* Document section:
* * * * * * * * *

Gold (XAU/USD) edges higher to trade in the $2,630s on Tuesday after commentary from Federal Reserve (Fed) speakers led to an uptick in the probabilities of the Fed cutting interest rates at its December policy meeting. Lower interest rates are positive for Gold because they reduce the opportunity cost of holding the non-interest paying asset. 

Elevated geopolitical risks could also be underpinning Gold amid continued conflict in the Middle East intensified now by the outbreak of civil war in Syria, the Russia-Ukraine conflict, and political risk in France. During times of crisis, investors turn to Gold for safety.

Gold edges higher on Christmas-Fed-cut hopes 

Gold is drifting higher on Tuesday after comments from several Fed members appeared to lean in favor of the central bank cutting US interest rates at their December meeting.  

Fed Governor Christopher Waller said on Monday that he was leaning “toward supporting a cut in December.” 

His colleague, New York Fed President John Williams, though more cautious, said that further cuts to interest rates were needed as risks to inflation and employment were more balanced. Still, he added: “one could argue a case for skipping a rate cut in December, (I) will be watching data closely to decide.” 

Yet he went on to say, “policy is restrictive enough that a December cut still allows ample scope to slow (the) pace of cuts later if needed.” 

Atlanta Fed President Raphael Bostic, meanwhile, said on Monday that he was “keeping his options open” regarding a cut in December. However, he too appeared to lean in favor of such a move, adding that since the risks to the labor market and inflation were “roughly in balance, we likewise should begin shifting monetary policy toward a stance that neither stimulates nor restrains economic activity.” 

Their comments, as well as better-than-expected US Purchasing Manager Index (PMI) data for November, increased market bets the Fed will cut interest rates by 25 basis points. On Tuesday, the CME FedWatch tool calculates the probability of such a scenario at 72.5% (from the mid 60s previously). 

Technical Analysis: XAU/USD possibly about to unfold c-leg of three-wave pattern

Gold keeps crawling along a major trendline as it continues its overall range-bound development. 

Within that sideways market, Gold looks like it might be forming a three-wave Measured Move pattern. If so, then there is a possibility the next leg will be down, in a wave c (dashed line on chart below), which is of similar length to wave a. 

XAU/USD 4-hour Chart

A break below $2,605 (November 26 low) would confirm a follow-through lower towards the target for the end of wave c at around $2,550. 

The (blue) Moving Average Convergence Divergence (MACD) has recently crossed below its red signal line, providing a sell signal. The MACD is also in negative territory, a bearish sign. Furthermore, its general shape could indicate further downside on the cards, supporting the bearish near-term outlook.

Fed FAQs

Monetary policy in the US is shaped by the Federal Reserve (Fed). The Fed has two mandates: to achieve price stability and foster full employment. Its primary tool to achieve these goals is by adjusting interest rates. When prices are rising too quickly and inflation is above the Fed’s 2% target, it raises interest rates, increasing borrowing costs throughout the economy. This results in a stronger US Dollar (USD) as it makes the US a more attractive place for international investors to park their money. When inflation falls below 2% or the Unemployment Rate is too high, the Fed may lower interest rates to encourage borrowing, which weighs on the Greenback.

* * * * * * * * *

* Data supplied:
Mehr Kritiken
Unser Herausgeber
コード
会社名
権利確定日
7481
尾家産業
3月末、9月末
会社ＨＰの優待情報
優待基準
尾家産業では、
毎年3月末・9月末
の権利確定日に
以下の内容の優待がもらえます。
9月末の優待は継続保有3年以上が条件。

* * * * * * * * *

* Task instructions:
- 1) Using the gold market report, decide whether each statement agrees with it, answering yes or no and quoting the words that settle it. (a) Christopher Waller said he leaned toward supporting a December rate cut. (b) The CME FedWatch tool puts the probability of a 25 basis point cut at 72.5%. (c) The MACD has recently crossed above its signal line.
- 2) Change the part of the gold market report starting at "Their comments, as" and ending at "length to wave a.", putting "three-leg" wherever "three-wave" appears.

* Solved problems:
- 1)
(a) Yes: "he was leaning “toward supporting a cut in December.”"
(b) Yes: "the CME FedWatch tool calculates the probability of such a scenario at 72.5%"
(c) No: "has recently crossed below its red signal line"

- 2)
Their comments, as well as better-than-expected US Purchasing Manager Index (PMI) data for November, increased market bets the Fed will cut interest rates by 25 basis points. On Tuesday, the CME FedWatch tool calculates the probability of such a scenario at 72.5% (from the mid 60s previously). 

Technical Analysis: XAU/USD possibly about to unfold c-leg of three-leg pattern

Gold keeps crawling along a major trendline as it continues its overall range-bound development. 

Within that sideways market, Gold looks like it might be forming a three-leg Measured Move pattern. If so, then there is a possibility the next leg will be down, in a wave c (dashed line on chart below), which is of similar length to wave a.